Nel parlare della sua fellowship e dei suoi progetti per il Rome Prize, Germane Barnes emozionato, non si scorda di ringraziare coloro i quali hanno reso possibile tutto ciò: i suoi genitori, che con mille sacrifici hanno fatto il possibile per garantirgli di perseguire i suoi obiettivi e di studiare nelle scuole migliori; e i suoi nonni che hanno dovuto affrontare momenti sociali fondamentali per l’evoluzione della storia sociale ma davvero terribili come la segregazione razziale. “Ogni possibilità che ho è un onore per loro. Ogni volta che faccio una mostra mia madre viene a vedere il mio lavoro, sono così orgogliosi di me,” dichiara l’artista
Il fotografo Robert Andy Coombs, originario del Michigan, ha ricevuto il suo BFA con una borsa di studio al Kendall College of Art and Design di Grand Rapids in Michigan e il suo MFA in Fine Arts alla Yale University. Nel 2019 il Patricia and Philip Frost Art Museum di Miami gli ha dedicato una personale: “Notions of Care”, nella quale l’artista racconta attraverso le fotografie, la storia delle cure emotive e fisiche alle quali si affida ogni giorno. Il famoso critico d’arte Jerry Saltz, suo grande fan, lo ha incluso nella lista top-ten dei migliori artisti del 2019, dichiarando di non riuscire a togliersi dalla testa il suo lavoro.
La sua nomina alla USA Fellowship 2022 è dovuta alla sensibilità con la quale ha messo in risalto, in prima persona, l’intersezione fra disabilità e sessualità.
Coombs è sempre stato attratto dall’arte, e dopo aver iniziato gli studi in Graphic Design ha abbandonato la facoltà per iscriversi a fotografia.

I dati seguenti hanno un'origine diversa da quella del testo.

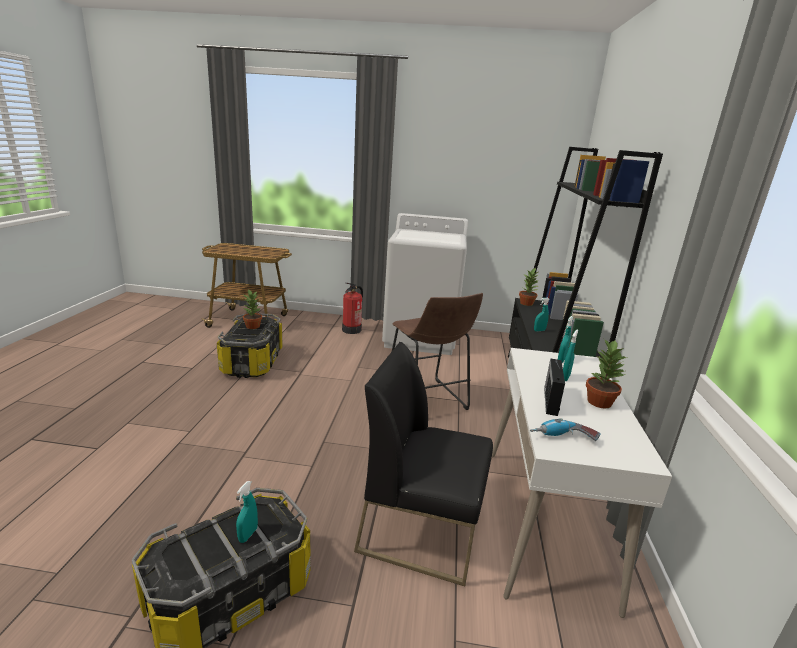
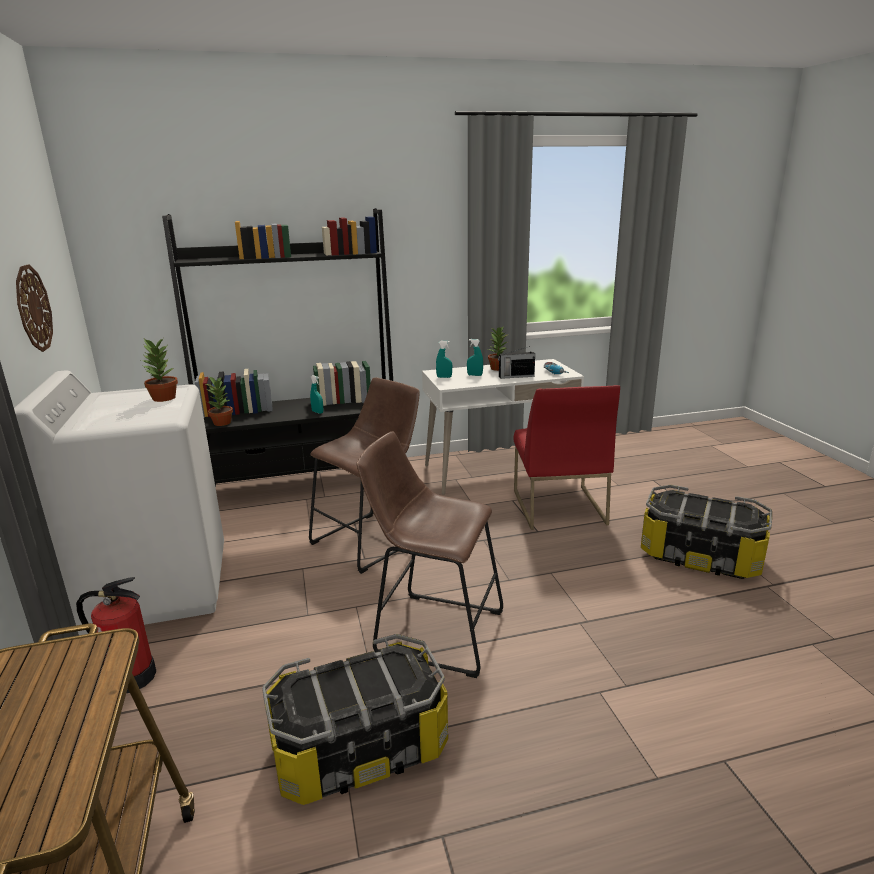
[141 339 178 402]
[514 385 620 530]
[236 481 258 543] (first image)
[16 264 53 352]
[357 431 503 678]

Oggi è insegnante di fotografia alla University of Miami, UM. Una passione cominciata da bambino quando trovava interessante fotografare frammenti di paesaggio durante le sue passeggiate. Alle scuole superiori il suo interesse si è spostato sulla ritrattistica per poi subire un burrascoso cambiamento di rotta nel 2009. Una brusca caduta dal trampolino gli ha infatti procurato una lesione al midollo spinale, lasciandolo quadriplegico su una sedia a rotelle. L’incidente lo ha fisicamente immobilizzato ma non gli ha impedito di raggiungere i propri obiettivi con una grinta e una determinazione stupefacenti. Si è laureato alla prestigiosa università di Yale ed ha tenuto un discorso nell’altrettanto prestigioso Pratt Institute in qualità di artista, pensatore e personaggio influente.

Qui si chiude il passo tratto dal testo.